**Problem 1:**
Find each line in the listing below that contains the word "value", and copy those lines out.
**Problem 2:**
Pick up the glass identification homework after its last sentence and keep writing it.

**Reading passage:**
· · ·

DATA 624 Homework 3

3.1

The UC Irvine Machine Learning Repository6 contains a data set related to glass identification. The data consist of 214 glass samples labeled as one of seven class categories. There are nine predictors, including the refractive index and percentages of eight elements: Na, Mg, Al, Si, K, Ca, Ba, and Fe. The data can be accessed via:

a). Using visualizations, explore the predictor variables to understand their distributions as well as the relationships between predictors.

The variables differ quite a bit. Some are more normally distributed (e.g., Na, Al) while others do not look normal at all (e.g., Ba, Fe, K)

There are high concentrations of silica (Si), sodium (Na) and Calcium (Ca)

glass <- subset(Glass, select = -Type)
predictors <- colnames(glass)

par(mfrow = c(3, 3))
for(i in 1:9) {
  hist(glass[,i], main = predictors[i])
}

### Relationships between the Variables Most of the correlations are negative which makes sense because if there is more of one element than that leaves less room for the other elements in the glass compound.

· · ·

**Records to process:**
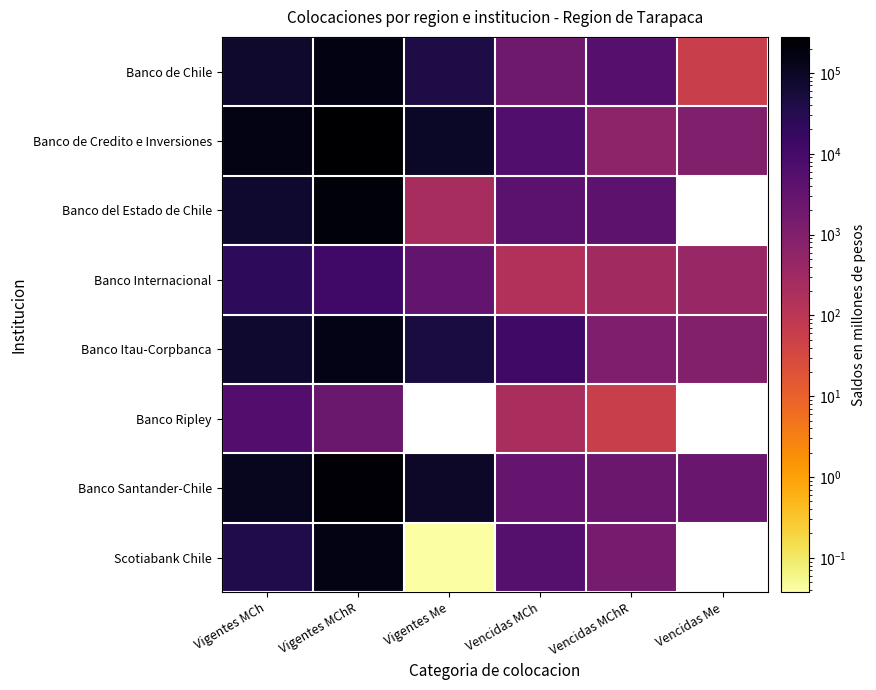

The value of Banco Itau-Corpbanca at Vigentes MCh is 20261.3. True or false?

False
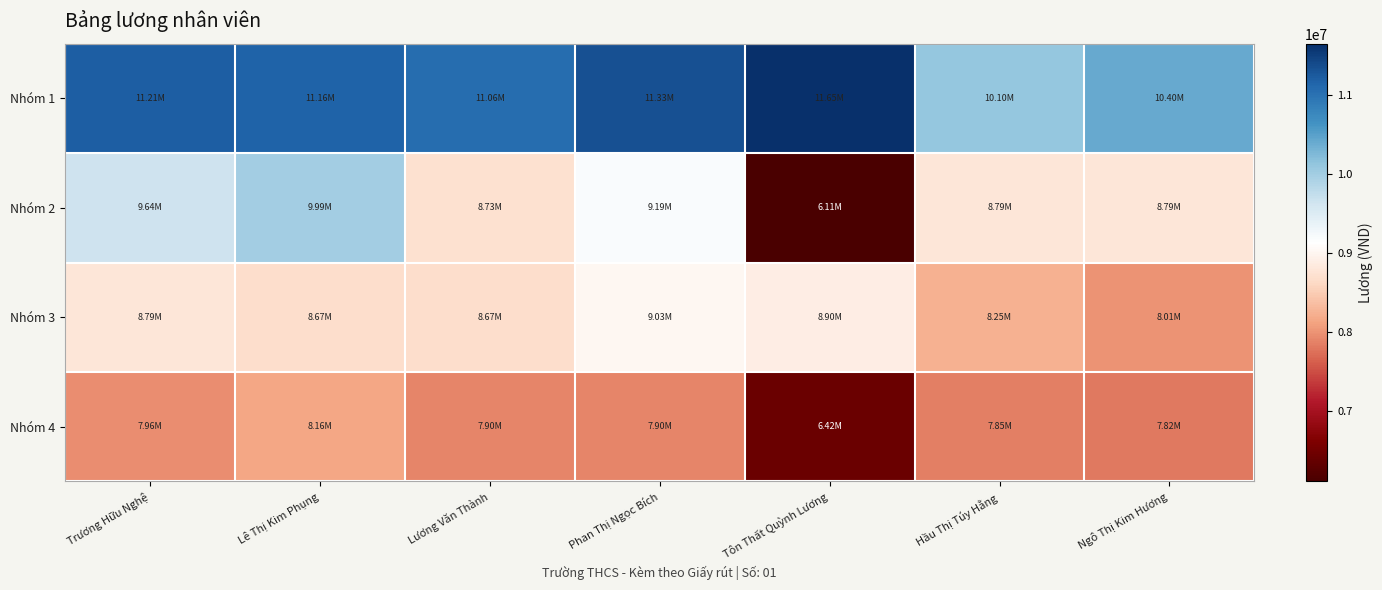

Which series has the largest total across all categories?

Nhóm 1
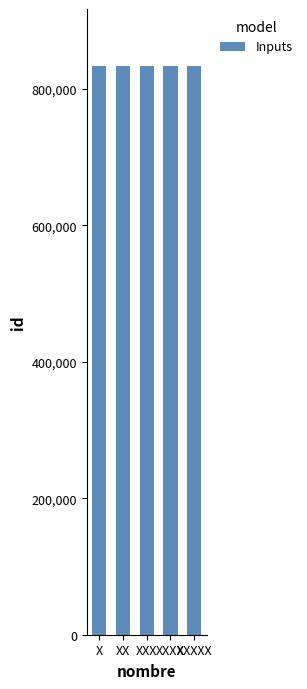

What is the change in value from X to XXXXX?

-4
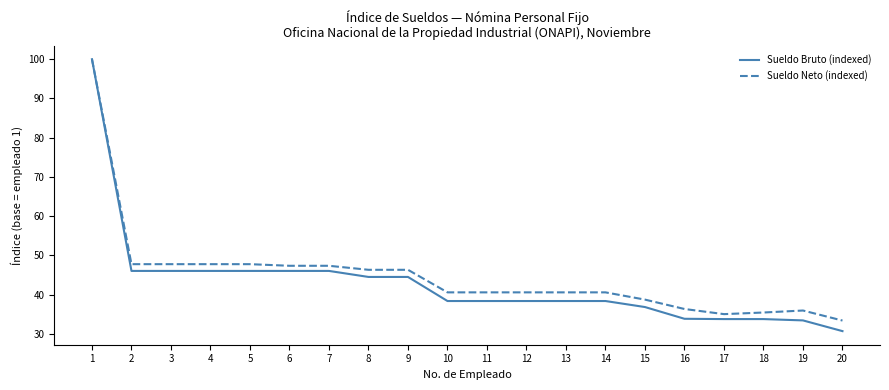

At which label does Sueldo Neto (indexed) first exceed 40?

1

· · ·

**Result 1:**
The value of Banco Itau-Corpbanca at Vigentes MCh is 20261.3. True or false?
What is the change in value from X to XXXXX?

**Result 2:**
There are some strong positive relationships (i.e., Rl and Ca, Al and Ba) as well as some strong negative relationships (i.e., Rl and Si, Rl and Al, Mg and Ba).

The strong relationships mose likely just represent elements that are commonly found together or are commonly bonded to one another. One example of this aluminum and Potassium which are commonly found together.

Calcium also has a high correlation with the refractive index meaning that more calcium casuses more light to be able to travel through glass perhaps.

Glass %>%
  select(-Type) %>%
  cor() %>%
  round(., 2) %>%
  corrplot(., method="color", type="upper", order="hclust", addCoef.col = "black", tl.col="black", tl.srt=45, diag=FALSE )

Plot some Relationships

This graph shows the three most prevalent elements in glass plotted againist each other. You can see the groupings by the different types of glass.

pairs(glass)

Glass_Important_Variables <- Glass %>% dplyr::select(Si,Ca,Na,Type)


my_cols <- c("#00AFBB", "#E7B800", "#FC4E07","grey3", "#E7B800", "#FC4E07") 
pairs(Glass_Important_Variables[,1:3], pch = 19,  cex = 0.5,
            col = my_cols[Glass_Important_Variables$Type],
      lower.panel=NULL)

b). Do there appear to be any outliers in the data? Are any predictors skewed?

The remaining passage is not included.